A no show is more than a missed appointment.

It happened again…my “busy” client was a no-show for a scheduled call. A call we put on the schedule over two months ago. It’s not the first time they have done this. When we do connect its apologies, apologies, things are so crazy, etc. I would be understanding and accommodating, while beneath the surface, I was irritated and felt insignificant.

But you know what? It’s my fault. I didn’t set clear boundaries, and those I did set, I didn’t enforce.

I could make excuses, such as I’m in a creative field, and creative people can be flaky, impulsive, unreliable and temperamental. But, I am also a business owner and time is my most valuable and limited commodity. If you are into DISC assessments, you can probably guess that I am an S, or that I’m a middle child (the peacemaker) or other profiling tools. I’ll confess to all of that, I want people to like me, I don’t want to upset others or push back even when I don’t agree.

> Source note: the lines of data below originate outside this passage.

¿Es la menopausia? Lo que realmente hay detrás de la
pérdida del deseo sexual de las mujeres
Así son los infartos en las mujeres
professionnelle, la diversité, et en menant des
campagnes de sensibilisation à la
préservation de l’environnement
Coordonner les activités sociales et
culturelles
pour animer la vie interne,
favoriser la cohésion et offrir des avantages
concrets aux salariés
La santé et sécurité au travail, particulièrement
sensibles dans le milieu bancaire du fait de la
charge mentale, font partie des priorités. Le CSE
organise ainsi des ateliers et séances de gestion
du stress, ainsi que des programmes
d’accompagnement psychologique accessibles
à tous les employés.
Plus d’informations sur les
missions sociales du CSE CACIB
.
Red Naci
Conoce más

But even as tempting as it is to shrug it off and have a suddenly “free” hour, it affects much of my planned workflow for not only the rest of the day, but the scheduled writing time over the coming week and the overall deadline. That makes me feel even more irritated.

Better business contracts leave no room for guessing

I recently signed an agreement with a business coach. We’ll be meeting via phone call and her agreement left no gray area when it came to expectations and staying on schedule. Actually, I read it in awe, it was like a work of art – there is no question what happens if I miss a call or if I’m late. It was just the jolt I needed to realize that I wasn’t valuing my time which means the client doesn’t either.

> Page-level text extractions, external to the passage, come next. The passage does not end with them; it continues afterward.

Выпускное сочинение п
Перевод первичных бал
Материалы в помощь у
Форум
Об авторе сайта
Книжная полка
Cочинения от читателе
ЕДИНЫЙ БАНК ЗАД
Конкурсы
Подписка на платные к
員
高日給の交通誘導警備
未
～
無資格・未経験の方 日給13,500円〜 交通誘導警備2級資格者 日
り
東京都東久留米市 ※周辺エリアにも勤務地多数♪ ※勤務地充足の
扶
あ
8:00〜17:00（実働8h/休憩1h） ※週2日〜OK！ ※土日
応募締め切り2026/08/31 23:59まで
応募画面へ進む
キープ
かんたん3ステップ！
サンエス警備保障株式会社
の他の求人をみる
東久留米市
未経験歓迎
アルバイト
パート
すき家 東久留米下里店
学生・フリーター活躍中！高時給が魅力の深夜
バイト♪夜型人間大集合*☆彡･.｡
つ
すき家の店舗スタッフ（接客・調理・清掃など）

I’ve adopted part of her agreement as my own business policy. It is now one of my Money Rules – and morphed into a bit of self-talk to keep me focused and on track. I’m also putting it out here to stay accountable. While I am in a service business and love to help clients overcome their sticking points in the writing and publishing process, overcoming my sticking point ultimately benefits us both.

So does that mean I’m now immune to missed appointments and clients that don’t follow through on their part of the agreement? Not entirely, but it does mean that I won’t be spending time fretting over why they aren’t doing their part to keep things moving. No matter how busy clients are, the boundaries are good for both of us.

How have you enforced boundaries in your business? How can we, as women business owners help each other identify and define the areas that need a boundary check up? I’d love to hear how you’ve done it.